* WORK TO BE COMPLETED *
Leave the pictures aside and copy all the data exactly.

* SUPPLIED INFORMATION *
[Start of section]

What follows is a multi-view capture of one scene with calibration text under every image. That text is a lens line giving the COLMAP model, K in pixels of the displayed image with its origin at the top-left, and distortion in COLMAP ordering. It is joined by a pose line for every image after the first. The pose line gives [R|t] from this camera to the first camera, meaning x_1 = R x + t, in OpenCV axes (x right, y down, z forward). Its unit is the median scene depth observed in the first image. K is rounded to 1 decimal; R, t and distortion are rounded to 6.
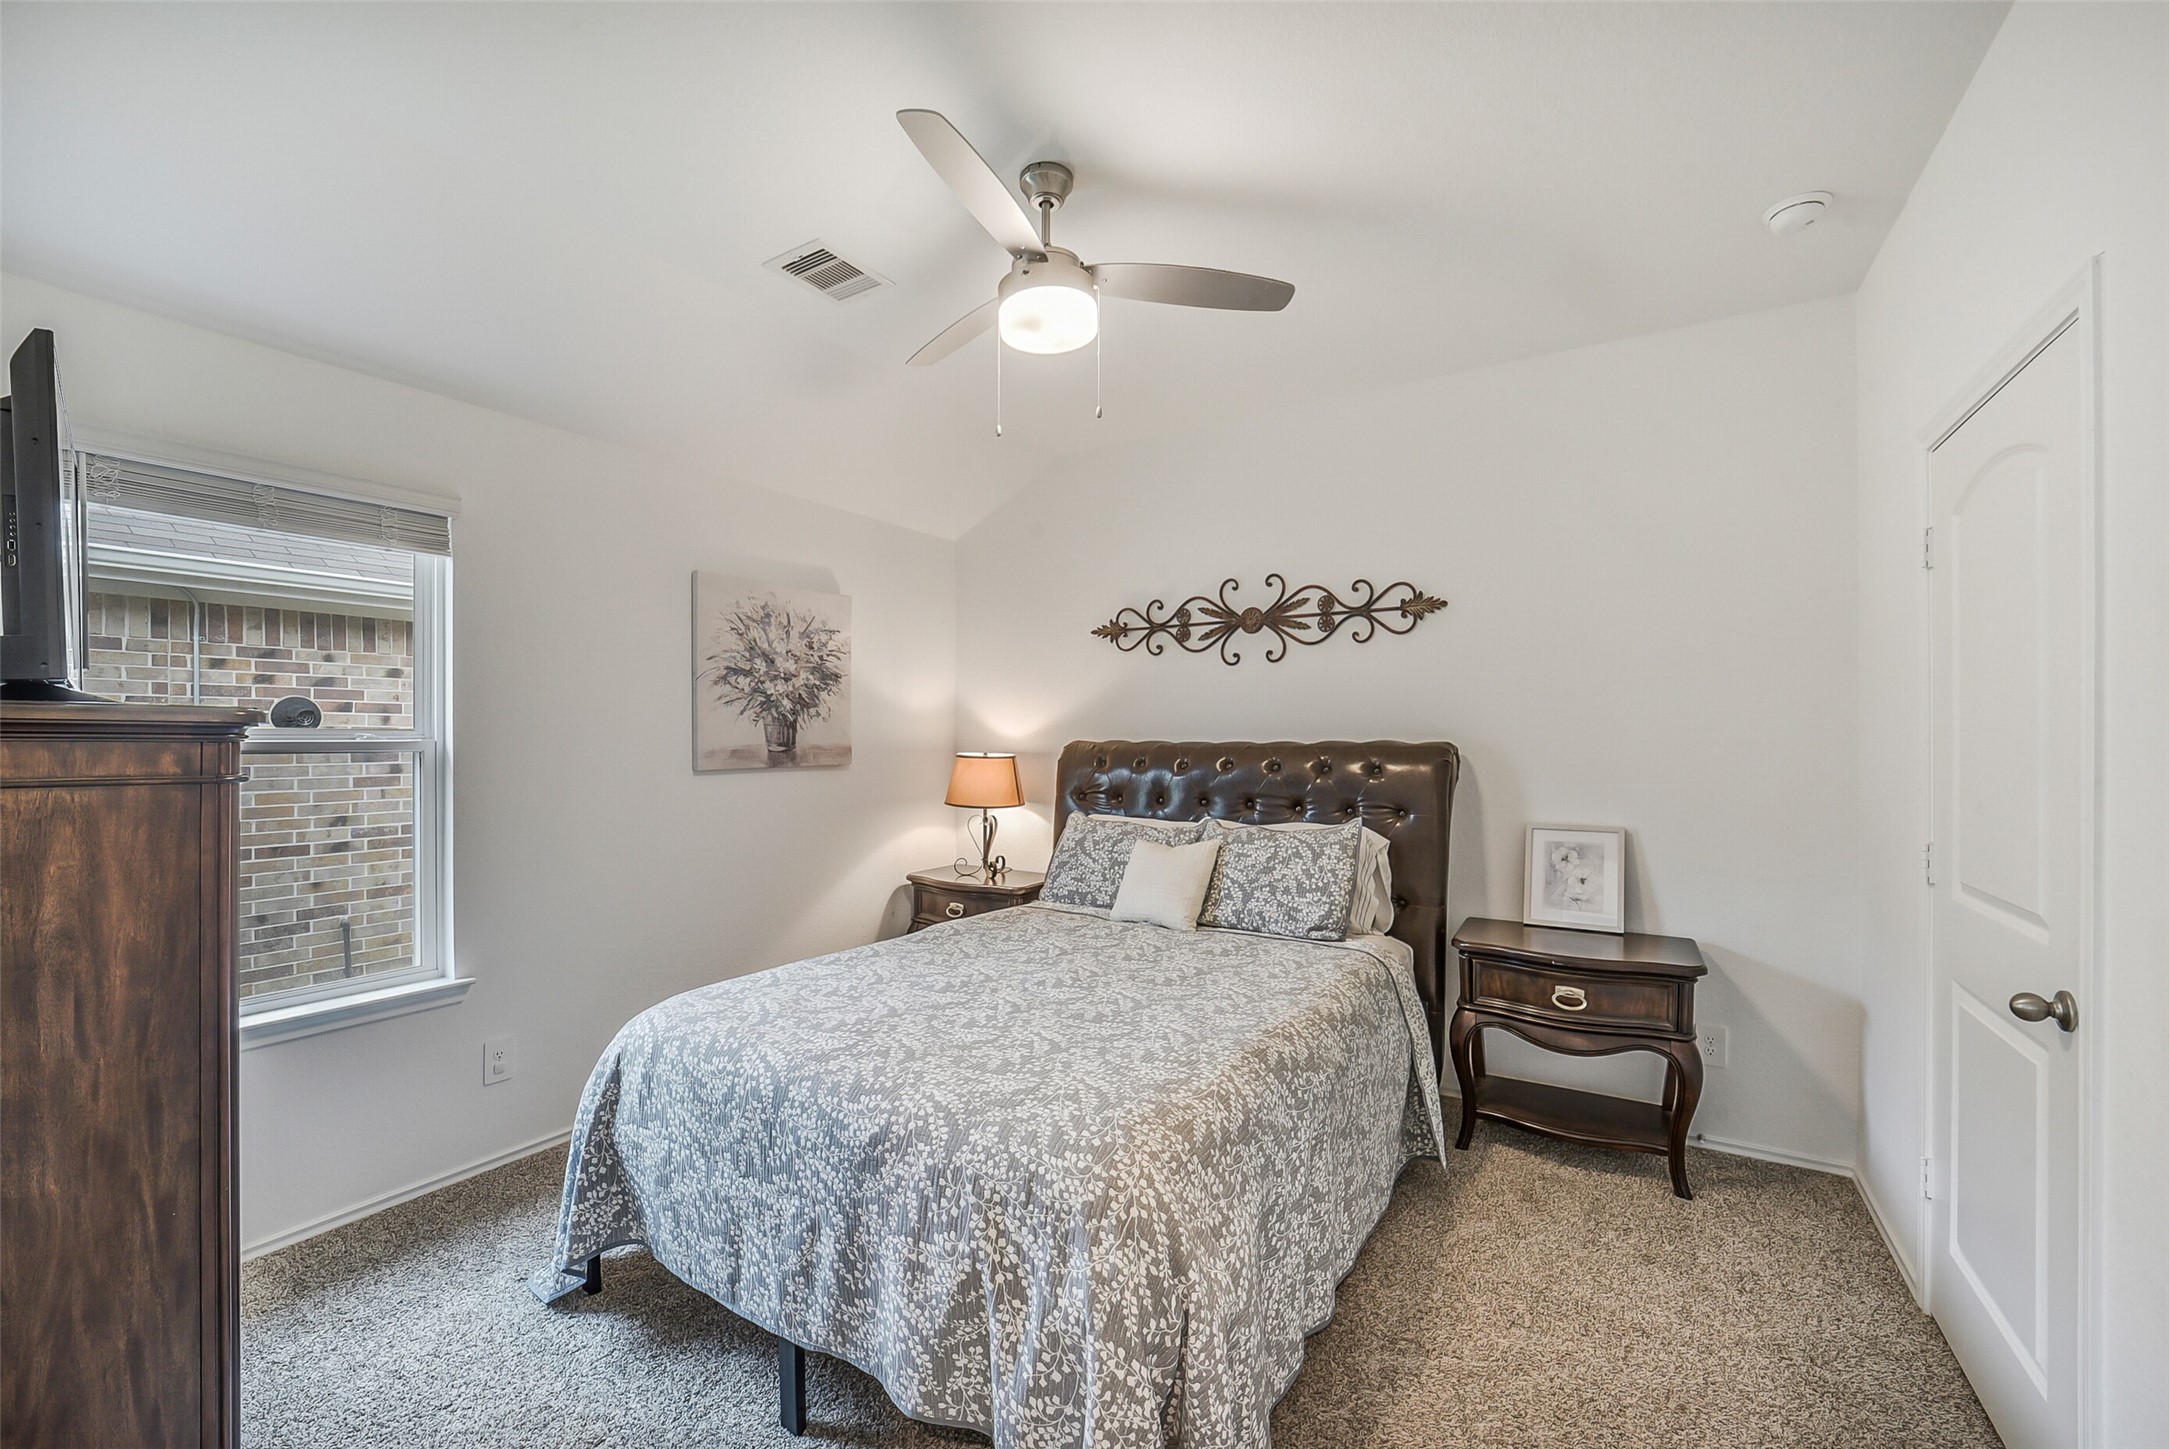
lens RADIAL K [[851.0, 0, 1082.7], [0, 851.0, 736.8], [0, 0, 1]] dist [-0.037726, 0.009188]
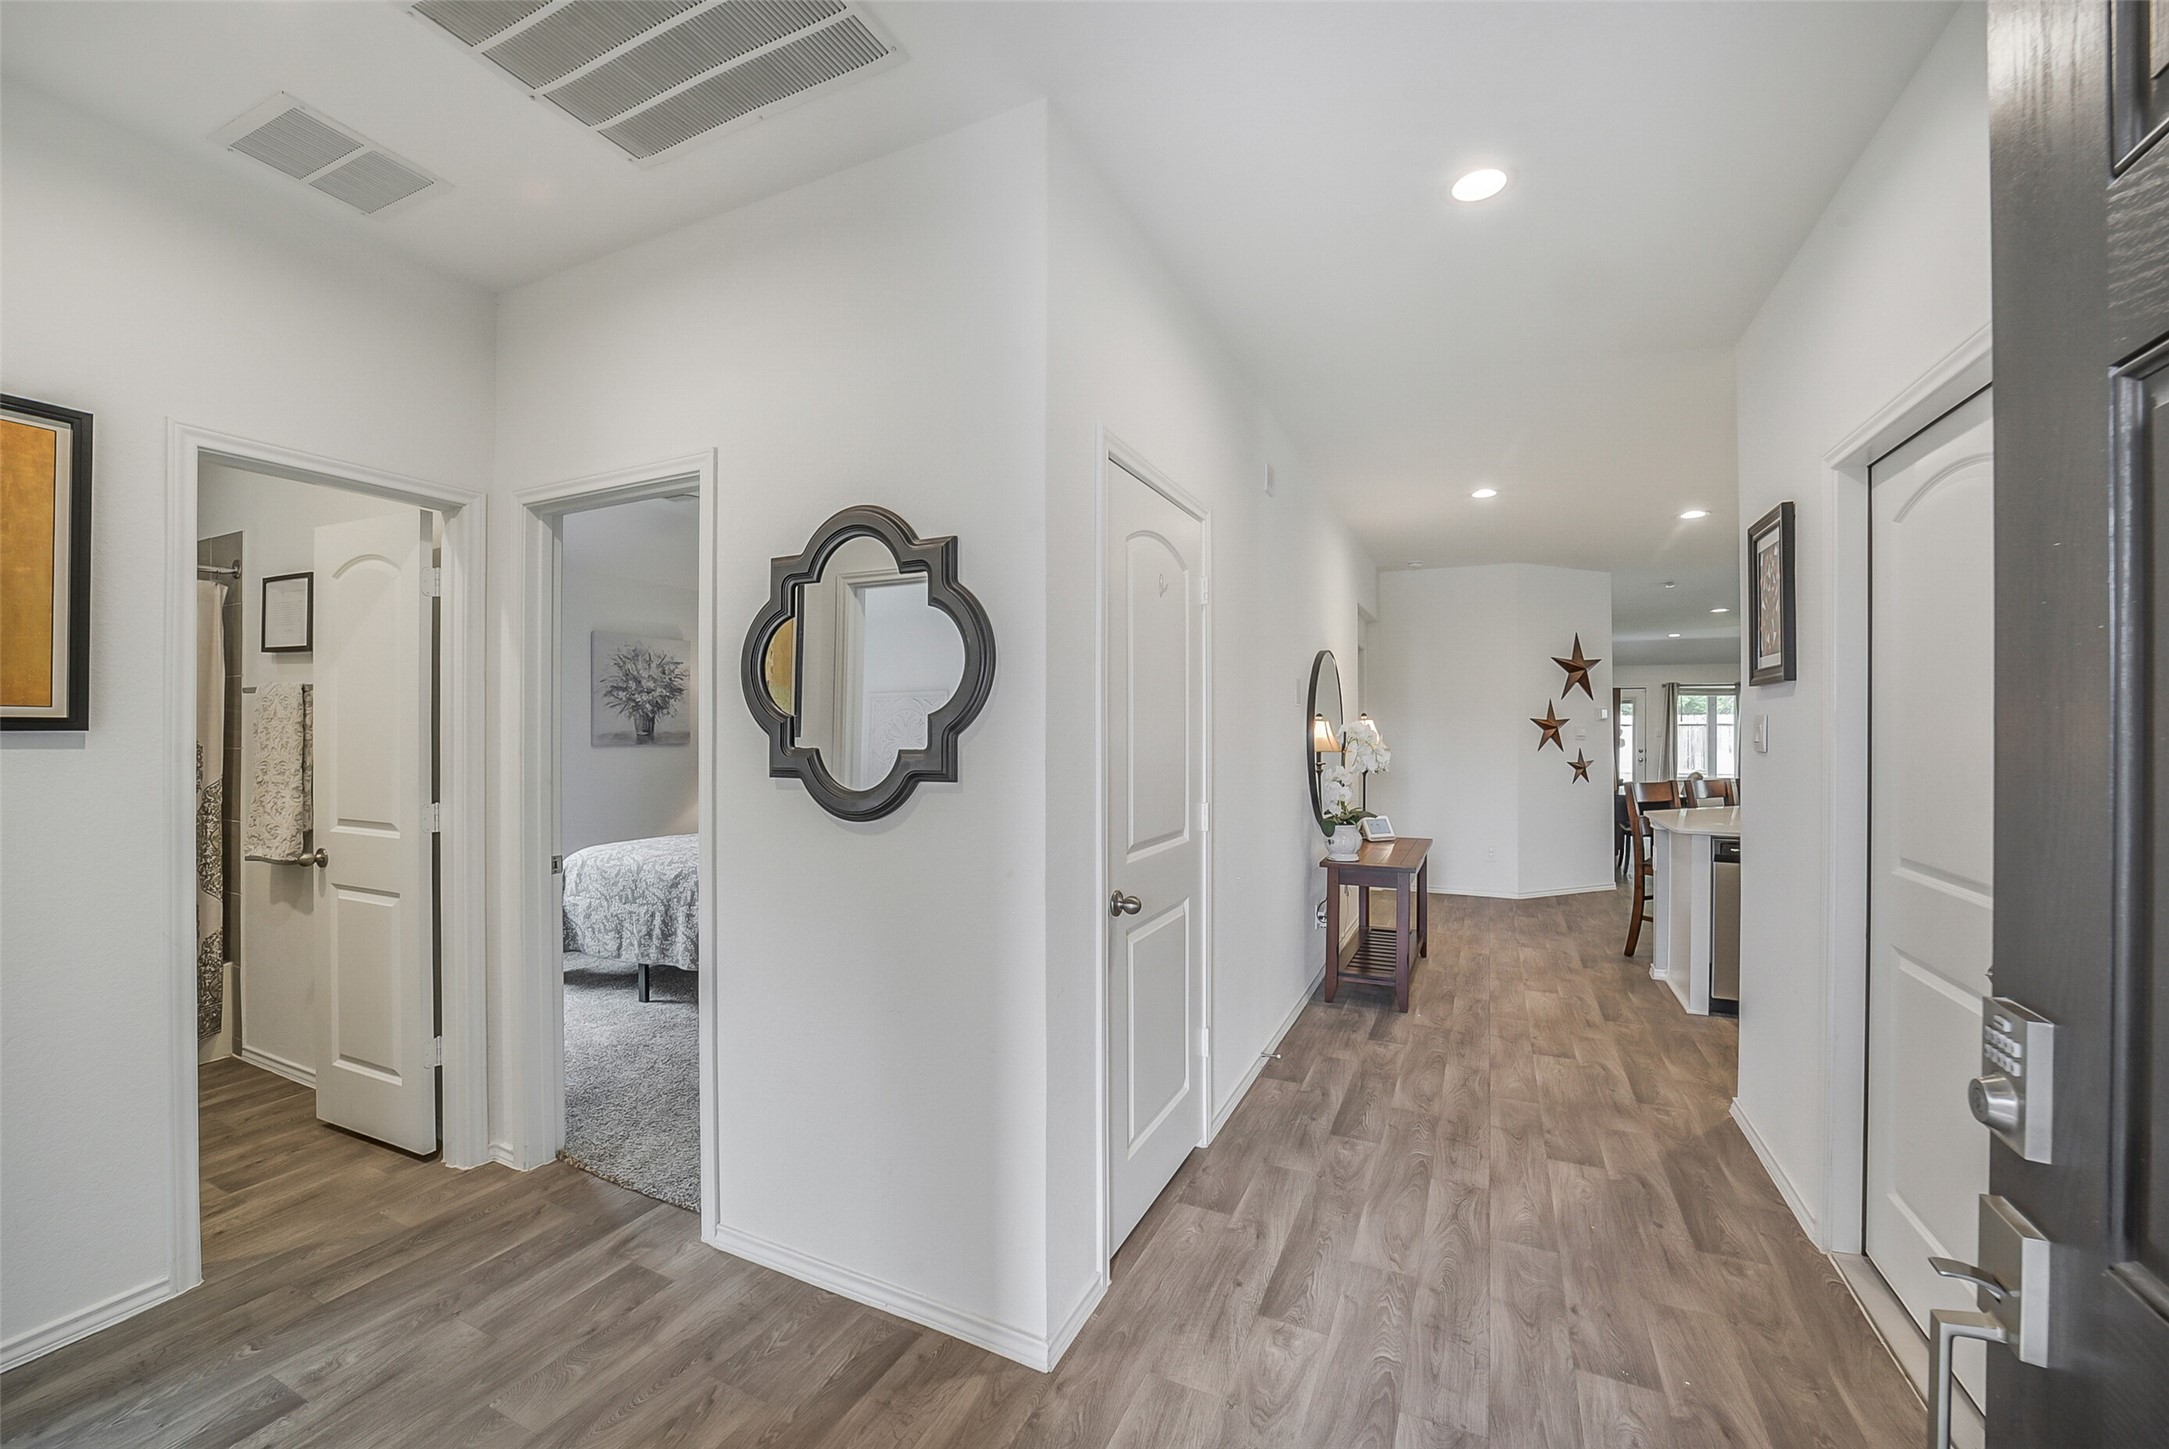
lens RADIAL K [[851.0, 0, 1082.7], [0, 851.0, 736.8], [0, 0, 1]] dist [-0.037726, 0.009188]
pose [[0.991961, 0.003694, 0.126487, 0.417022], [-0.004565, 0.999968, 0.006596, 0.007901], [-0.126459, -0.007121, 0.991946, -1.091756]]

[End of section]

* RESULT *
What follows is a multi-view capture of one scene with calibration text under every image. That text is a lens line giving the COLMAP model, K in pixels of the displayed image with its origin at the top-left, and distortion in COLMAP ordering. It is joined by a pose line for every image after the first. The pose line gives [R|t] from this camera to the first camera, meaning x_1 = R x + t, in OpenCV axes (x right, y down, z forward). Its unit is the median scene depth observed in the first image. K is rounded to 1 decimal; R, t and distortion are rounded to 6.
lens RADIAL K [[851.0, 0, 1082.7], [0, 851.0, 736.8], [0, 0, 1]] dist [-0.037726, 0.009188]
lens RADIAL K [[851.0, 0, 1082.7], [0, 851.0, 736.8], [0, 0, 1]] dist [-0.037726, 0.009188]
pose [[0.991961, 0.003694, 0.126487, 0.417022], [-0.004565, 0.999968, 0.006596, 0.007901], [-0.126459, -0.007121, 0.991946, -1.091756]]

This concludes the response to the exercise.